Auch wenn die Welle bereits rollt, empfiehlt das Gesundheitsamt die Grippeschutzimpfung: Wer sich jetzt schnell impfen lasse, baue den Impfschutz noch rechtzeitig auf. "Dieses Jahr wirkt der Influenza-Impfstoff besonders gut, weil die jährliche Anpassung an die kursierenden Viren gut gelungen ist", betont Brigitte Joggerst. Die Impfung wird in Baden-Württemberg für alle Altersgruppen empfohlen. Sie erfolgt in der Regel beim Hausarzt; auch einige Apotheken bieten sie an. Die Kosten werden von den Krankenkassen übernommen. Nach den aktuellen Empfehlungen der Ständigen Impfkommission (STIKO) kann die Grippeschutzimpfung gleichzeitig mit der Impfung gegen Pneumokokken und mit verschiedenen Covid-19-Impfstoffen verabreicht werden. Für Kinder mit erhöhter gesundheitlicher Gefährdung infolge eines Grundleidens empfiehlt die STIKO die Impfung gegen Influenza ab einem Alter von sechs Monaten. Neben dem Tot- ist auch ein Lebendimpfstoff verfügbar, der über die Nase gegeben wird und im Alter von zwei bis einschließlich 17 Jahren angewandt werden kann.

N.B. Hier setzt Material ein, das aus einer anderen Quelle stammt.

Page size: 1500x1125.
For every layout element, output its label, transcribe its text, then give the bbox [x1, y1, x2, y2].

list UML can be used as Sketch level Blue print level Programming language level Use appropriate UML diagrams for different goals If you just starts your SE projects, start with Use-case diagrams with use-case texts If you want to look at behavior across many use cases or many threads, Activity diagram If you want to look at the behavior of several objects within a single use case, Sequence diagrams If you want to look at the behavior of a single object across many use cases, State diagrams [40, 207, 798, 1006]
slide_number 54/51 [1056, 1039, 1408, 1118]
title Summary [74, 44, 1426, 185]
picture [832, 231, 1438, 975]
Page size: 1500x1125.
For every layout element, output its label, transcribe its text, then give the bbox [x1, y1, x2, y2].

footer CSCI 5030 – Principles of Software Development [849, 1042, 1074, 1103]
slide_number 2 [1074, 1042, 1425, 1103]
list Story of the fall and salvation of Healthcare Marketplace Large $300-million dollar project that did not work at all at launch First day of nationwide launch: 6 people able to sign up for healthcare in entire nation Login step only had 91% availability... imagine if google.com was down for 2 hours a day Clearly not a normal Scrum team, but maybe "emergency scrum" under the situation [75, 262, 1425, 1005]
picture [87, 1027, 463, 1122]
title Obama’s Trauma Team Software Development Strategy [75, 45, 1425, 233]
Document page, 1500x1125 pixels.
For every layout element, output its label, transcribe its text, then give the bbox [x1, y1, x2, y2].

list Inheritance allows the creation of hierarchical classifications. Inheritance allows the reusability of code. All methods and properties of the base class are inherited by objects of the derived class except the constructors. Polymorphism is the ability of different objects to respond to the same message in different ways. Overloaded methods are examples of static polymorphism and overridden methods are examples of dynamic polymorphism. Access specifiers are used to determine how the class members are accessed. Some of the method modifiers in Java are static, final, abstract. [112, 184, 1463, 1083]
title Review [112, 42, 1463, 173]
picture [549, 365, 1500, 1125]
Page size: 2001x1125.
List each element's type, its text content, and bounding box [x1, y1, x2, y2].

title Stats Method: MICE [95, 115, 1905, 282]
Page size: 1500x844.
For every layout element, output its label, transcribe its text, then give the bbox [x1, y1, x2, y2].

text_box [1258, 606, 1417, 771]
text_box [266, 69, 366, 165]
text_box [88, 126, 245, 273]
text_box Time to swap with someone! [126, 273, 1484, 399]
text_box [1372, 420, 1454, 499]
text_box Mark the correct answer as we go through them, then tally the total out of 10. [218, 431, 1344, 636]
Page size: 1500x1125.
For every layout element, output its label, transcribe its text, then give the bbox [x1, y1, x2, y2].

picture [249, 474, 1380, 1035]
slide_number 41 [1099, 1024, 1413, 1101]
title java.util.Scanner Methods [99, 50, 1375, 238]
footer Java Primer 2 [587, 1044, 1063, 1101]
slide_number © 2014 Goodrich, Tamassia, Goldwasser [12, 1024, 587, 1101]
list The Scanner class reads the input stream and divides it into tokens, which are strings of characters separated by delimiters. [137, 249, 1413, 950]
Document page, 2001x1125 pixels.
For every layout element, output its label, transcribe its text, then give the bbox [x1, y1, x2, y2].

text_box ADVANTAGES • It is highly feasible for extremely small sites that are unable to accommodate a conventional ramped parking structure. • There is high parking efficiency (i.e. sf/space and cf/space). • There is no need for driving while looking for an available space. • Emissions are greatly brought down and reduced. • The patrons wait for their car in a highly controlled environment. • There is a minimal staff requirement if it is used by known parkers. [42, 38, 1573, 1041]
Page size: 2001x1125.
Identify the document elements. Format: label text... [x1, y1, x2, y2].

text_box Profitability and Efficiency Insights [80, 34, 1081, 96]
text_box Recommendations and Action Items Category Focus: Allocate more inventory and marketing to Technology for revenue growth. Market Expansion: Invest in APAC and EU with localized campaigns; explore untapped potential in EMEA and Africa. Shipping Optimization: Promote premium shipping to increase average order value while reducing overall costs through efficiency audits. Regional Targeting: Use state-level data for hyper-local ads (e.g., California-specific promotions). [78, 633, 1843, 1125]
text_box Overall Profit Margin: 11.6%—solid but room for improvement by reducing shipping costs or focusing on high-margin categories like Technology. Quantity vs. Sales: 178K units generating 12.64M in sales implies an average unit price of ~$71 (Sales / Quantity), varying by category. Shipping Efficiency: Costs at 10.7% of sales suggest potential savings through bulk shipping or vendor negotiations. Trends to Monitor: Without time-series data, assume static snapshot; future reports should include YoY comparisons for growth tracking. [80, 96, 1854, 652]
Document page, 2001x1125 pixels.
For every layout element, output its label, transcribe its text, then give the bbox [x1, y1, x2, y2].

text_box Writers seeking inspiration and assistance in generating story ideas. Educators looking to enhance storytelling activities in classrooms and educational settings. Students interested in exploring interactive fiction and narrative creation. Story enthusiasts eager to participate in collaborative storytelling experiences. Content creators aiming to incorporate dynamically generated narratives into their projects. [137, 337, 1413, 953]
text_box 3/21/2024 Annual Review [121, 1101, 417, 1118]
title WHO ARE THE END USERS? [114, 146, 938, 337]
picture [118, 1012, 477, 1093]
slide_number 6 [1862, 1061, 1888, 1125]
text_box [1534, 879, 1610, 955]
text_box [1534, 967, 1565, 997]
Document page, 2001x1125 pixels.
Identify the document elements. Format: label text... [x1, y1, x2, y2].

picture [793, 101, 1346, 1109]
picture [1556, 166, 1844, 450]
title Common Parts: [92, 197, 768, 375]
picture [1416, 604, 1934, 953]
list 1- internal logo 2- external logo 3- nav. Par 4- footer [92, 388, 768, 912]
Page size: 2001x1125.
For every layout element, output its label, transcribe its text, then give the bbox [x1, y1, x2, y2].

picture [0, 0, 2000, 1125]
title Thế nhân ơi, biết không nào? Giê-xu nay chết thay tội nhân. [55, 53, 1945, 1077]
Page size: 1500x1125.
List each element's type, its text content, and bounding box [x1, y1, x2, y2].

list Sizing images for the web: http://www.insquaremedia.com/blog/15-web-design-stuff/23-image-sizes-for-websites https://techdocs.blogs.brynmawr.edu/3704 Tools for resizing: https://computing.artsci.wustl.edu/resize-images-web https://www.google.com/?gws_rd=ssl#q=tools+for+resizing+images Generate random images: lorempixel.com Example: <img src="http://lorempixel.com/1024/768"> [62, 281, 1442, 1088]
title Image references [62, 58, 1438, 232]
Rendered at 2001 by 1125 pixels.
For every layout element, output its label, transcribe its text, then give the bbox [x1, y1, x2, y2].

Knappe Arzneimittel gegen Fieber, was tun?
Einige Medikamente seien inzwischen knapp und nicht ohne weiteres zu bekommen, berichtet Gesundheitsamtschefin Joggerst: "Hier können die Kinderärzte aber auch nicht helfen, denn sie haben keine größeren Vorräte." Alternativ zum Fiebersaft empfiehlt die Ärztin, auf Zäpfchen oder Tabletten auszuweichen. Auch Paracetamol wirke gegen Fieber und sei gut erhältlich. Wenn das Kind mehr als 20 Kilo wiege, könne man auch eine halbe Erwachsenendosis Ibuprofen geben: "Einfach eine 400 Milligramm-Tablette halbieren." Außerdem gebe es noch die Wadenwickel, die helfen, das hohe Fieber zu senken.